There are a lot of issues in the code so let’s tackle them one by one.
these three parameters are in the parameter block, so they are being sampled, but you do not use them anywhere and they don’t influece the log likelihood. This will cause substantial problems as there is nothing for the sampler to explore - the likelihood is constant with respect to them.
The alpha parameter is also not doing anything - you are sampling from its prior, but it is not connected to the model of the response in any way.
Next, there’s a bunch of variables in the data block that you don’t use, so let’s get rid of them to make the code easier to understand and debug.

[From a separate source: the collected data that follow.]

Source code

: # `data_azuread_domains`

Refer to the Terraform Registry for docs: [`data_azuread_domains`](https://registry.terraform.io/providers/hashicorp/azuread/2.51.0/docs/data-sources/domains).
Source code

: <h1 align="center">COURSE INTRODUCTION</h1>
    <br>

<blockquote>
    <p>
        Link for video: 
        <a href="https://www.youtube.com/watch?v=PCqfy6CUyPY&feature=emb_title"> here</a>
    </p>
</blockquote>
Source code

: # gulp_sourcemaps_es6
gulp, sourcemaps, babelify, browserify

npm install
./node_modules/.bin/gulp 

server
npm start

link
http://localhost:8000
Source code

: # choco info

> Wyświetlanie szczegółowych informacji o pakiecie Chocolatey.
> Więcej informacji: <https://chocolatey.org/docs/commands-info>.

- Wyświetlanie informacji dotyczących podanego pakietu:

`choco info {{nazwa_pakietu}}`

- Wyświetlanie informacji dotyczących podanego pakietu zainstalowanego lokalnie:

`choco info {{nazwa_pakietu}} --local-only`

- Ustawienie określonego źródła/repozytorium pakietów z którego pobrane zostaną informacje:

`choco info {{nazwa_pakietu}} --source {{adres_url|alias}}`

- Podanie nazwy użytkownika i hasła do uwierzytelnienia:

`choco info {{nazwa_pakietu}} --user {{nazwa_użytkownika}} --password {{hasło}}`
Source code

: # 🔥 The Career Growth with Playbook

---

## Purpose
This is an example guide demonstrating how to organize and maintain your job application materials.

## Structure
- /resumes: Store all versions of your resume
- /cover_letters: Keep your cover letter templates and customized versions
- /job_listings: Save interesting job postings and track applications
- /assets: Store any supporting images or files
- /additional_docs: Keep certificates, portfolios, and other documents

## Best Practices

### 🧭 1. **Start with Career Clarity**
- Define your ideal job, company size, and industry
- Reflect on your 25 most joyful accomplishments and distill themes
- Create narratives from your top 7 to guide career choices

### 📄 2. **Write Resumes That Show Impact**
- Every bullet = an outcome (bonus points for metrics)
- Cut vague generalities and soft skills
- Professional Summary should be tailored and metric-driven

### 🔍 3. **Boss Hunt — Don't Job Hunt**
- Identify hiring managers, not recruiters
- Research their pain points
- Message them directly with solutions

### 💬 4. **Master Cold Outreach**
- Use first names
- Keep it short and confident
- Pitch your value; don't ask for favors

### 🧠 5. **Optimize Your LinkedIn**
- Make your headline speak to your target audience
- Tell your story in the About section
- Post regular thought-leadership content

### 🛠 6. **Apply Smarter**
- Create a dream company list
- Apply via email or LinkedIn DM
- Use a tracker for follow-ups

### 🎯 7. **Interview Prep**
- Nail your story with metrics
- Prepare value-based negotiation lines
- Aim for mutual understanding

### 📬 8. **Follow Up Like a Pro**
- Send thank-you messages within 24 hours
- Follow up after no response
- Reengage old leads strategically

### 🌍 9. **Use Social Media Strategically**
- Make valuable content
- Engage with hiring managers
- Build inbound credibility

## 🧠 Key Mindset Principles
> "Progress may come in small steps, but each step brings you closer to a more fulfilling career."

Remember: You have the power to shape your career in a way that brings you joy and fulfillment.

There are also missing parantheses around the for loop for the prior on beta.
The int y[t0, n_t]
syntax is no longer supported in the latest version of stan, so we need to use array syntax.
So now we are down to:
data {
int<lower=1> n_c; // Numero di predittori per ogni unità
int<lower=1> n_t; // Numero di predittori per ogni unità
int<lower=0> t0; // Numero di osservazioni per ogni unità, tempi pre-trattamento
array[t0, n_t] int y; // Matrice delle osservazioni di conteggio
matrix[t0, n_c] x; // Matrice dei predittori, tempi pre-trattamento
}
parameters {
matrix[n_c, n_t] beta; // Matrice dei coefficienti di regressione
}
model {
// Priori
for(ii in 1:n_c) {
beta[ii,] ~ normal(0, 1); // Priori normali per i coefficienti
}
for (i in 1:t0) {
y[i] ~ poisson_log(x[i] * beta);
}
}
This now runs fine for me with a simulated dataset:
library(cmdstanr)
mod <- cmdstan_model(write_stan_file(stancode)) # the code above is saved in a stancode variable
# simulate data
N = 1000
data = list(n_c = 3, n_t = 2, t0 = N)
data$x <- matrix(rnorm(N*3), N, 3)
bs <- matrix(c(0.3, 0.6, 0.9,-0.3,-0.6,-0.9), nrow=3)
data$y <- matrix(rpois(N*2, exp(data$x %*% bs)), N, 2)
# estimate the model
fit <- mod$sample(data, parallel_chains = 4)
fit
variable mean median sd mad q5 q95 rhat ess_bulk ess_tail
lp__ 968.05 968.39 1.74 1.60 964.73 970.27 1.00 1827 2355
beta[1,1] 0.26 0.26 0.02 0.02 0.22 0.30 1.00 5630 3211
beta[2,1] 0.60 0.60 0.02 0.02 0.56 0.63 1.00 5270 3145
beta[3,1] 0.89 0.89 0.02 0.02 0.86 0.92 1.00 5656 2965
beta[1,2] -0.24 -0.25 0.02 0.02 -0.28 -0.21 1.00 5197 3217
beta[2,2] -0.62 -0.62 0.02 0.02 -0.66 -0.59 1.00 4817 2987
beta[3,2] -0.91 -0.91 0.02 0.02 -0.94 -0.88 1.00 4711 3203
The code can be optimized further. You don’t have to loop over the observations, it would be much easiler to loop over the response variables, and that way you can combine the stamtement for both beta’s prior and y in a single much shorter loop. We can also use the built in function poisson_log_glm() which is much more efficient for linear formula syntax:
data {
int<lower=1> n_c; // number of predictors
int<lower=1> n_t; // number of dependent variables
int<lower=0> t0; // number of observations
array[t0, n_t] int y; // outcome
matrix[t0, n_c] x; // predictors
}
parameters {
matrix[n_c, n_t] beta; // regression coefficients
}
model {
for (i in 1:n_t) {
beta[,i] ~ normal(0,1);
y[,i] ~ poisson_log_glm(x, 0, beta[,i]);
}
}
this code runs in 0.5 seconds, while the code above runs in ~4 seconds. The results are the same:
variable mean median sd mad q5 q95 rhat ess_bulk ess_tail
lp__ 968.08 968.43 1.77 1.65 964.70 970.30 1.00 1821 2648
beta[1,1] 0.26 0.26 0.02 0.02 0.22 0.30 1.00 5554 3246
beta[2,1] 0.60 0.60 0.02 0.02 0.56 0.63 1.00 4856 3550
beta[3,1] 0.89 0.89 0.02 0.02 0.86 0.92 1.00 5527 3194
beta[1,2] -0.24 -0.24 0.02 0.02 -0.28 -0.21 1.00 4807 2968
beta[2,2] -0.62 -0.62 0.02 0.02 -0.65 -0.58 1.00 5572 2894
beta[3,2] -0.91 -0.91 0.02 0.02 -0.94 -0.88 1.00 5611 3100
Hope this helps. In general, try to start simple. Don’t build complexity into your model until you can run a simple version and get what you expect. Start adding parameters and conditions only after you ensure that a model works well in its simple version.